A breakthrough that holds huge potential is around the ability to take cells from the skin or blood and reprogramme them to an embryonic-like state. This is done by activating specific genes. The embryonic-like cells, called induced pluripotent stem cells, have the potential to give rise to all the different cell types that make up the body.
We heard how researchers have developed ways of taking these stem cells and, by exposing them to various factors, guide them into developing into the cell types that make up the cochlea.
This now gives researchers a ready supply of human cochlear cells to study. They can even be grown so that they form clumps of cells called organoids that mimic 3D tissue in the cochlea. This allows researchers to study how different cell types interact with one another.
How these models are advancing hearing research
These new human cell models are already being used in a wide range of research, such as studying how cytomegalovirus causes hearing loss.

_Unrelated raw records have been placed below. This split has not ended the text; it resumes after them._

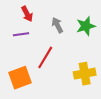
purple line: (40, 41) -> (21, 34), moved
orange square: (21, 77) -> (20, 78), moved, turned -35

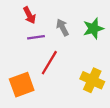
purple line: (21, 34) -> (36, 37), moved
yellow cross: (85, 74) -> (92, 80), turned 35

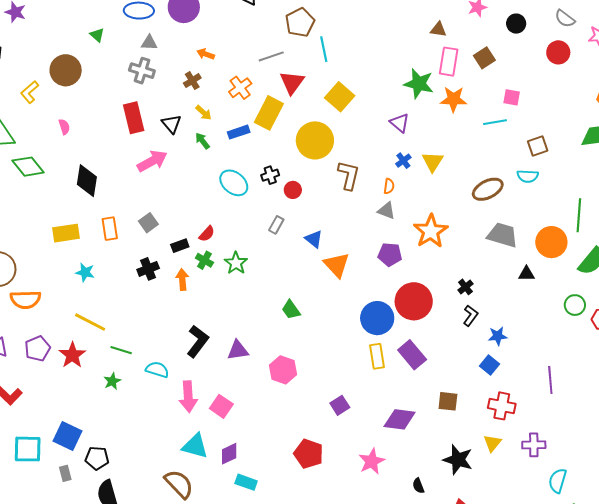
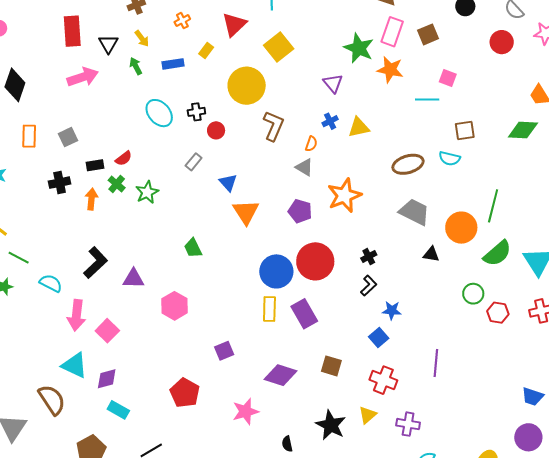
orange cross: (240, 88) -> (182, 21), size x0.7
yellow rectangle: (269, 113) -> (206, 50), size x0.5
yellow triangle: (433, 162) -> (359, 127), turned 35

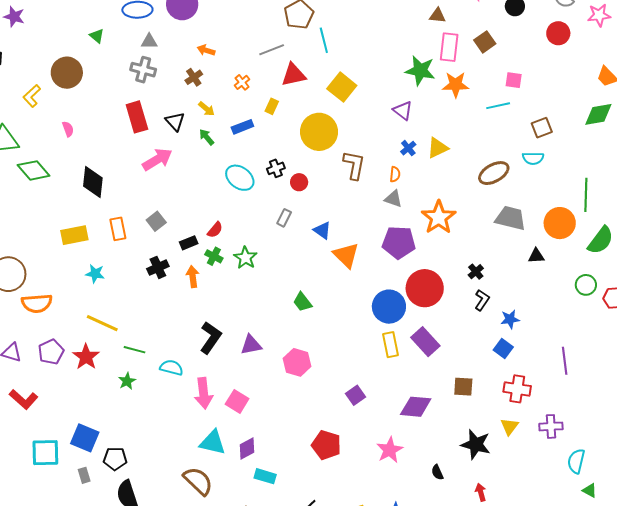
red triangle: (234, 25) -> (294, 75), turned 44
purple pentagon: (300, 211) -> (399, 242), size x1.4

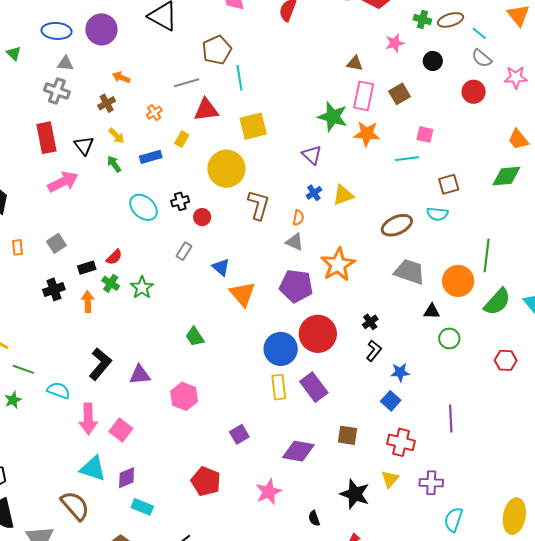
yellow square: (342, 87) -> (253, 126), turned 32
orange rectangle: (118, 229) -> (18, 247), size x0.7
green circle: (586, 285) -> (449, 338), moved

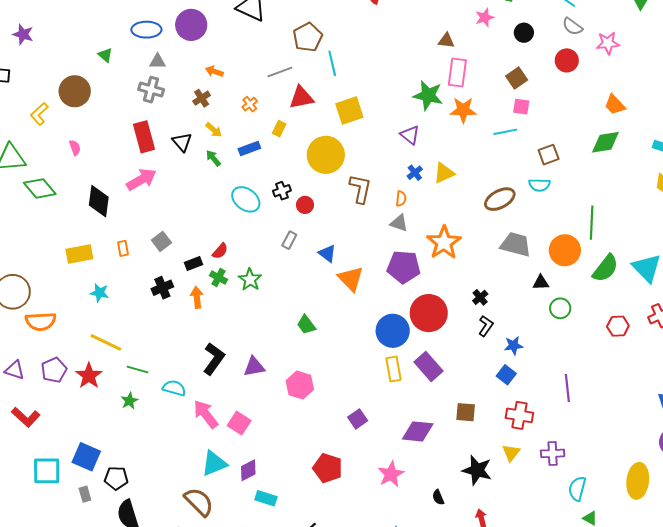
brown square: (400, 94) -> (517, 78), moved
pink arrow: (63, 182) -> (141, 179), moved
pink arrow: (88, 419) -> (206, 414), turned 148
cyan triangle: (93, 469) -> (214, 464), turned -36

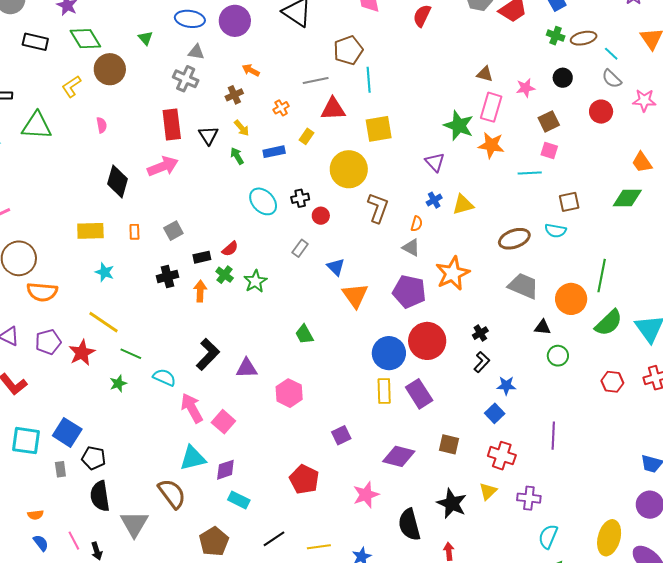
pink star: (485, 18) -> (525, 88), moved
green diamond: (40, 188) -> (85, 39), moved
black semicircle: (438, 497) -> (409, 525), size x2.0

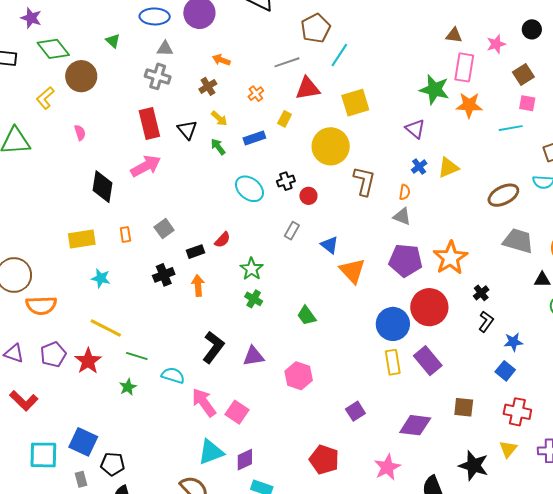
cyan line: (369, 80) -> (339, 55), turned 45
orange star: (453, 273) -> (450, 258), moved
green cross: (225, 275) -> (254, 299), moved

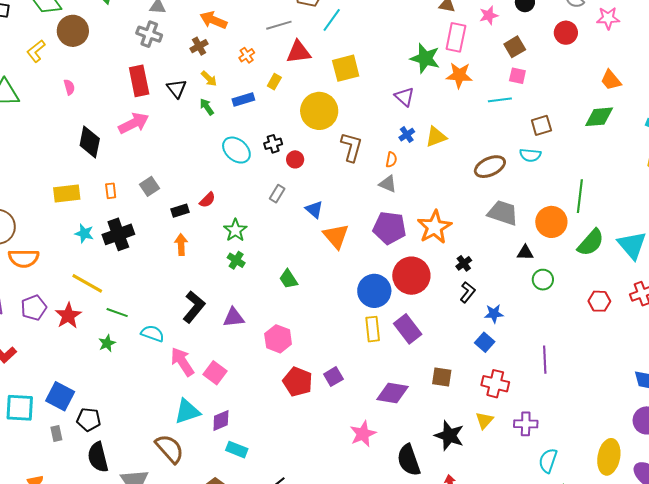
orange arrow: (221, 60) -> (213, 20), size x1.5
black cross: (164, 275) -> (118, 234), moved, size x1.4
red pentagon: (324, 460) -> (298, 382), moved

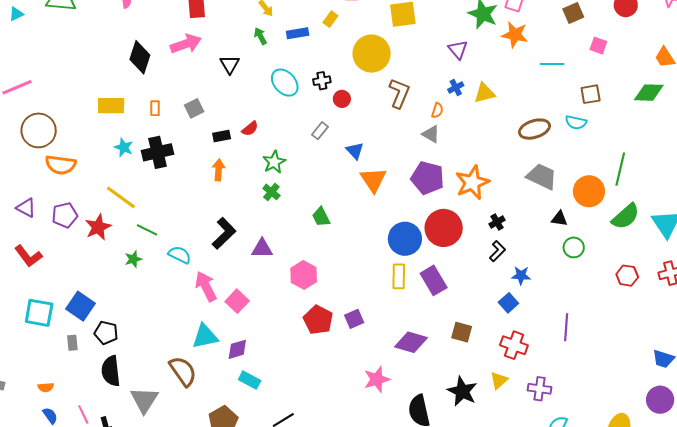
pink square: (517, 76) -> (598, 46), moved
black triangle: (177, 89) -> (230, 64), moved

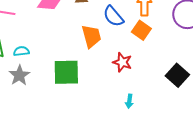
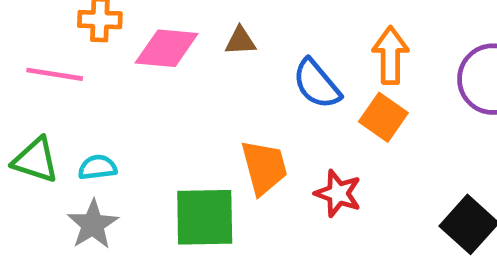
orange trapezoid: (91, 36) -> (264, 167), moved

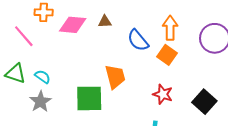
pink line: (55, 74) -> (24, 36), turned 40
cyan semicircle: (97, 167) -> (43, 77), turned 42
red star: (338, 193) -> (163, 94), moved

This is a human virus, so hard to study in animal cells, and is a common cause of hearing loss in newborns.
Other research groups are exploiting the fact that large quantities of human inner ear cells can now be grown in the lab to screen large libraries of chemical compounds to identify those that are able to protect auditory neurons or promote their regeneration. This is accelerating early-stage drug discovery.
RNID at the heart of hearing research
I was proud to see so many RNID-funded researchers sharing their latest findings and to see the impact our support is having.
We spoke to lots of researchers at our exhibition stand, learning more about how their research interests might contribute to efforts to discover and develop treatments, and to explain how our funding and support can help them achieve their goals.
I left the ARO Midwinter Meeting feeling inspired by the energy and dedication the research community has towards finding solutions to prevent hearing loss, improve hearing and silence tinnitus.